If Lewin's demo had been wired with transformer secondaries replacing the pieces of wires nobody would have been fooled. He'd say look both these voltmeters are connected to the same point, and you'd say, No they aren't! There is a transformer secondary which is a voltage source between the resistors and the junction so it's no wonder I get two different readings!

Answer 5

Instead of using voltage and voltmeters let's use just the fundamentals like Electric field, charges, and force. Get rid of the voltmeters and explain what the electric fields are inside resistor R1, R2 and the ideal wires. Before we inserted the current carrying wires, the electric field lines formed circular loops uniform across the loop. Once current carrying loop including R1 and R2 is introduced the electric fields change completely although the integral around the same circular loop is still equal to the rate of change of the magnetics flux through it. Explain why did the electric fields around the same circular loop changed. Is there a charge build up across the resistors that provide the field across the resistor? Is there any electric field across the ideal wire which will cause infinite current?

If you can explain the above, then it is simple to explain the voltage readings without reference to voltmeters. You can connect a capacitor across R1 and another across R2 and if they build up opposite and unequal charges I can see how the scope will show different voltages.
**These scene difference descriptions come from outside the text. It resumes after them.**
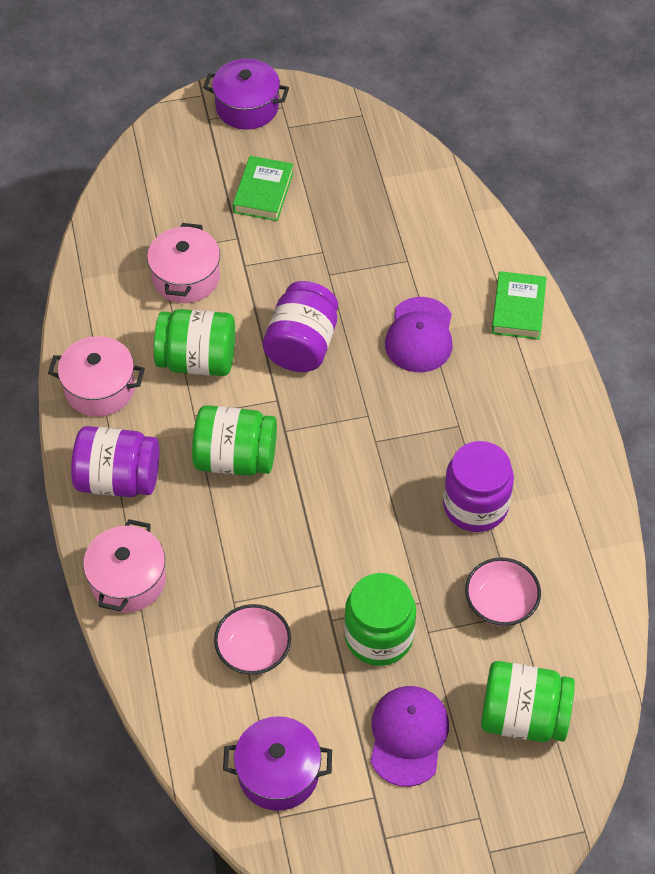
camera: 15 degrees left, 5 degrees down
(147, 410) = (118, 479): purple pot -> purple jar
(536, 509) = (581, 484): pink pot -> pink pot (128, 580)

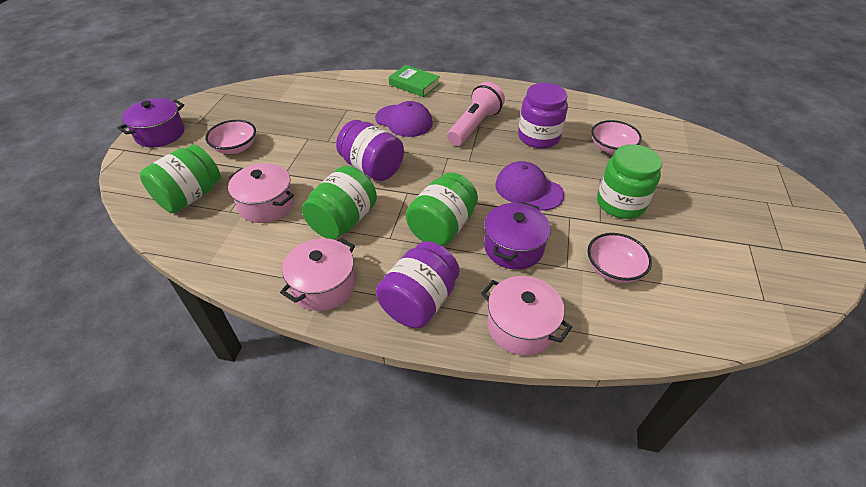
camera: 65 degrees left, 10 degrees down
(263, 192) = (235, 147): green book -> pink bowl
(278, 773) = (725, 288): purple pot -> purple pot (513, 248)
(408, 736) = (702, 214): purple cap -> purple cap (528, 189)
(456, 420) = (474, 126): none -> pink flashlight
(523, 716) = (695, 163): green jar -> green jar (190, 196)

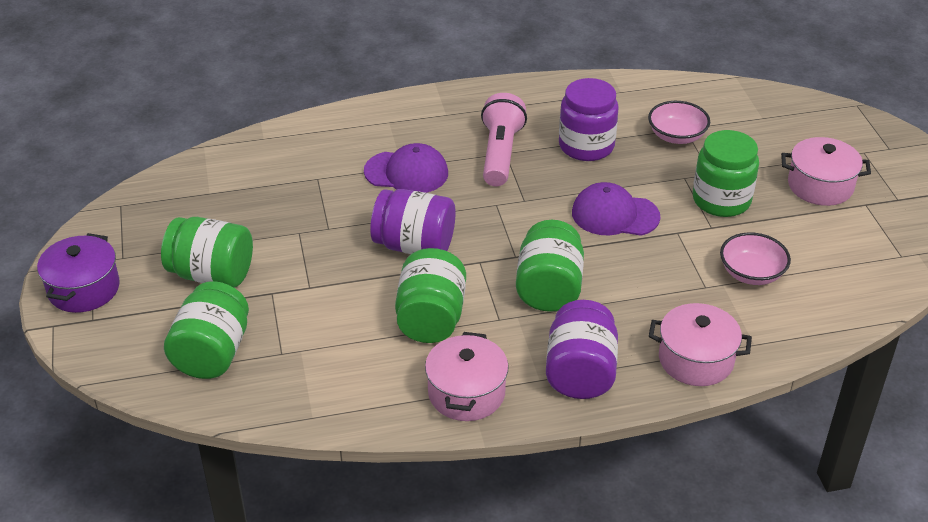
camera: 25 degrees left, 5 degrees down
(235, 147) = (212, 274): pink bowl -> green jar
(266, 204) = (321, 330): pink pot -> pink pot (820, 186)
(414, 84) = (380, 116): green book -> none
(513, 248) = (639, 285): purple pot -> none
I know this is not really an answer and I should perhaps word it as a question. But it might help to answer this question as well.

Answer 6

Just two comments regarding Lewin's experiment:

1 -If he uses two voltmeters and puts their leads very close to each path (in order to measure the voltage across each path as he claims), then he will end up measuring the voltages on the resistors only, not the path between A and B. The path between A and B has induced voltages that will be cancelled by those induced on the voltmeter leads.

That is why when many other people put the voltmeter leads normal to the loop plane, they measure the "same" voltage difference between A and B.

2- the correct way to do the demonstration as he intended, is to remove the resistors and to use the voltmeter leads only. Just fix two points in air, and change the positioning of the voltmeter leads between them to show path dependency and the non-conservative nature in AC fields. Unfortunately, connecting the two points by any wire will build up a conservative voltage difference due to charge accumulation on the wire ends, which may deteriorate the results. The conservative counterpart can be demonstrated in the vicinity of some static charge to show the nature of the conservative field. Doing it using a DC circuit, then translating into AC case involving a voltmeter used out of its natural scope of usage, is very confusing even to the demonstrator himself.

In short, "Lewin does not measure what he claims to measure in the demonstration".

Answer 7

And... six years later I saw the video, but there is something about the interpretation that can't be right. Let's think that the two voltmeter are exactly in the same point, "red lead one" almost touching "red lead" of meter 2, and the same for black leads, even cross them if you want. How each meter is going to know what path it has to measure? They are not intelligent not talk to each other, so each should pick up a path just by chance. So, it would be expected to see 4 possible results: (path 1, path 1), (path 1, path 2), (path 2, path 1), (path 2, path 2), or even worst, they could be changing from one path to the other, why not?. Reality is not like that, so there is something wrong with the explanation. Each piece wire provides electrons to be accelerated by the induced electric field, so, assuming that the resistors are physically small (and are not good conductors), all the accelerated electrons are coming only from the wire, each inch count, so the "misisng volt" has to be on the wire between the lead from the meters. I bet that if a third meter were installed between the "plus or red" leads of the meters one and two (assuming negative been in touch), we were able to read it.